[Collected data entries]
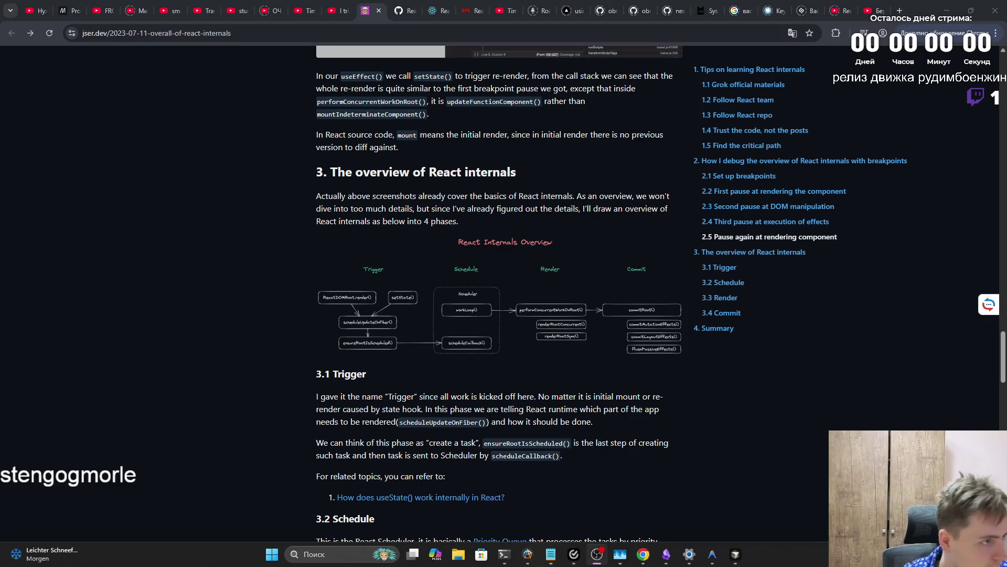
pyautogui.press('alt+Tab')
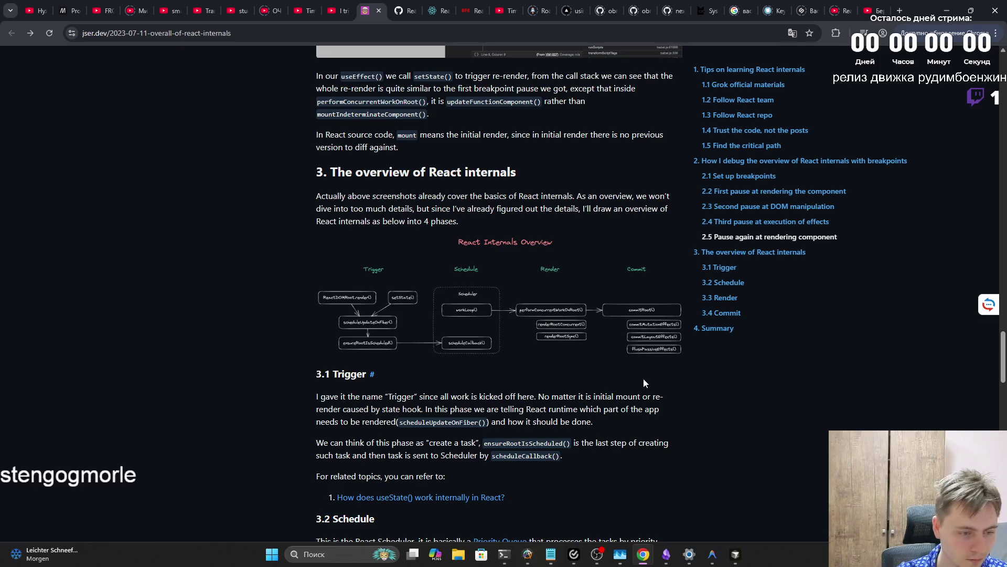
# Open the 'How does useState() work internally in React?' link in a new tab
pyautogui.scroll(-2, 650, 376)
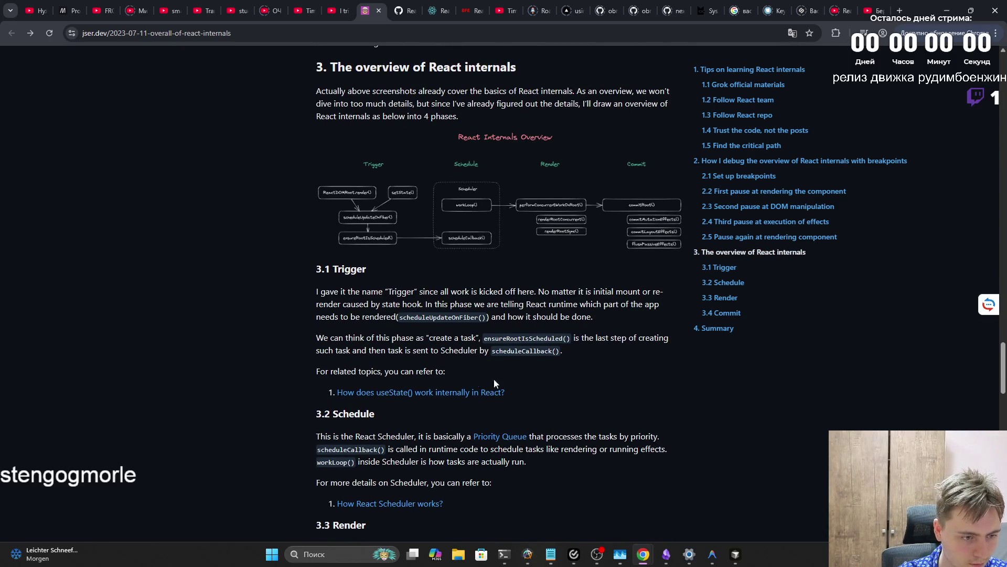
pyautogui.moveTo(334, 391); pyautogui.dragTo(462, 395)
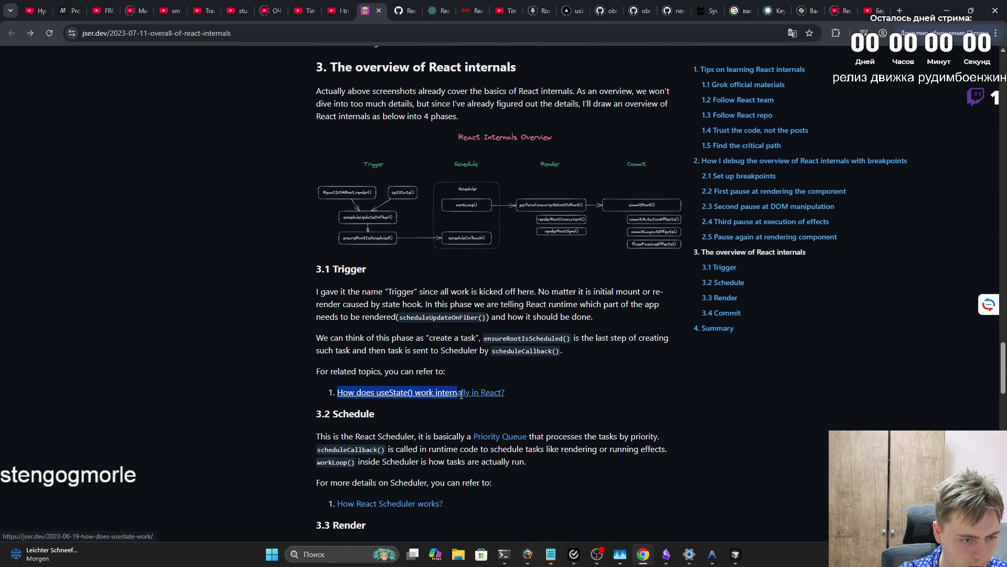
pyautogui.click(517, 390)
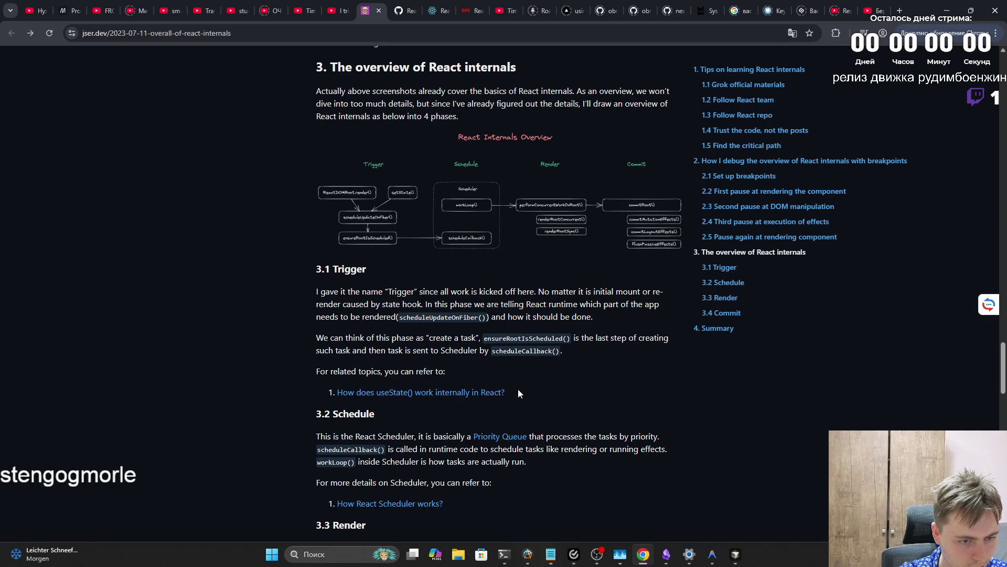
pyautogui.rightClick(445, 398)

■ What is required ■
In the records above, locate the line containing "pyautogui.click(517, 390)", then copy exactly that line and every line after it through the end, omitting pictures.

■ Task solution ■
pyautogui.click(517, 390)
pyautogui.rightClick(445, 398)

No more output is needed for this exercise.